In terms of what I'm actually reading right now, I think the only "new" book I've had the energy for so far this year (as opposed to a re-read) is Where the Drowned Girls Go by Seanan McGuire back when that came out in January. I'm currently re-reading Barbara Hambly's Darwath books yet again since I just don't have the energy for books with surprises in them right now. When I have slightly more energy this summer, I discovered recently that some, but not all, of Jim Kjelgaard's works have somehow escaped to the public domain (someone must not have bothered to renew the copyright on some of them at some point back when that was a thing?) so I'm going to read several books of his that my local library didn't copies of when I was growing up but which I can now get as free ebooks from Project Gutenberg.

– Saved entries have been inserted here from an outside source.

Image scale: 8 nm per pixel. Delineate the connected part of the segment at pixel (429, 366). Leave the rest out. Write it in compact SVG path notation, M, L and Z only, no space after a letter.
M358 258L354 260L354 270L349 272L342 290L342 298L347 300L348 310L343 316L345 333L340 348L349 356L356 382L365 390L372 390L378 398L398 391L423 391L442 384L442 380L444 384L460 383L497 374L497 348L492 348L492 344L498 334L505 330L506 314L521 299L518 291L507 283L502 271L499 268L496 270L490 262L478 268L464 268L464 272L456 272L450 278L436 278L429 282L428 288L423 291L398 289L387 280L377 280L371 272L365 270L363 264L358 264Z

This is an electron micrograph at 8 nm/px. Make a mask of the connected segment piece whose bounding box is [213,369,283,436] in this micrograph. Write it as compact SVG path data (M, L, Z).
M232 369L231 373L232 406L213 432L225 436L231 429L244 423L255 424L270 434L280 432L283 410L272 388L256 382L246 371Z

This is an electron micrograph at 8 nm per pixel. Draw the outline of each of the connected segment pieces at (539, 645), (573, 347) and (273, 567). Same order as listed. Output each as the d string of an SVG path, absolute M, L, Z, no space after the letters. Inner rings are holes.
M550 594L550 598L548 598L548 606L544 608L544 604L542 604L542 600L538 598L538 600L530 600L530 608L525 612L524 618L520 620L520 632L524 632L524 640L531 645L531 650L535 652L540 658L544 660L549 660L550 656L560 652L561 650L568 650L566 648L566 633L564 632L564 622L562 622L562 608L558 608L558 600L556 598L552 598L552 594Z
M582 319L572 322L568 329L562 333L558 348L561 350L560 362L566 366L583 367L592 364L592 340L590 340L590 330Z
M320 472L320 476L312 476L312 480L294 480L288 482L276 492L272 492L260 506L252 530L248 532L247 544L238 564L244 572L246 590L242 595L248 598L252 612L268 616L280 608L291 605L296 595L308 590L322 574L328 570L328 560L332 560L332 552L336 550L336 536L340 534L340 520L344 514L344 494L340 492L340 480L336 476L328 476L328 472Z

He's certainly From A Different Time in terms of sensibilities than a lot of other stuff I read, but I always enjoyed his books as a break from heavier stuff when I was in middle or high school (and otherwise mostly reading Tanith Lee) so I suppose I'll probably enjoy more 1940s books mostly about animals and/or hunting even if they probably don't really hold up in some ways.

I'm also debating buying a Worldcon supporting membership so I can get the Hugo packet and read through all of that this summer before voting. I last did that for 2020 and enjoyed most of it, but it's a big project and I'm just not sure I'm up for that much new stuff this year.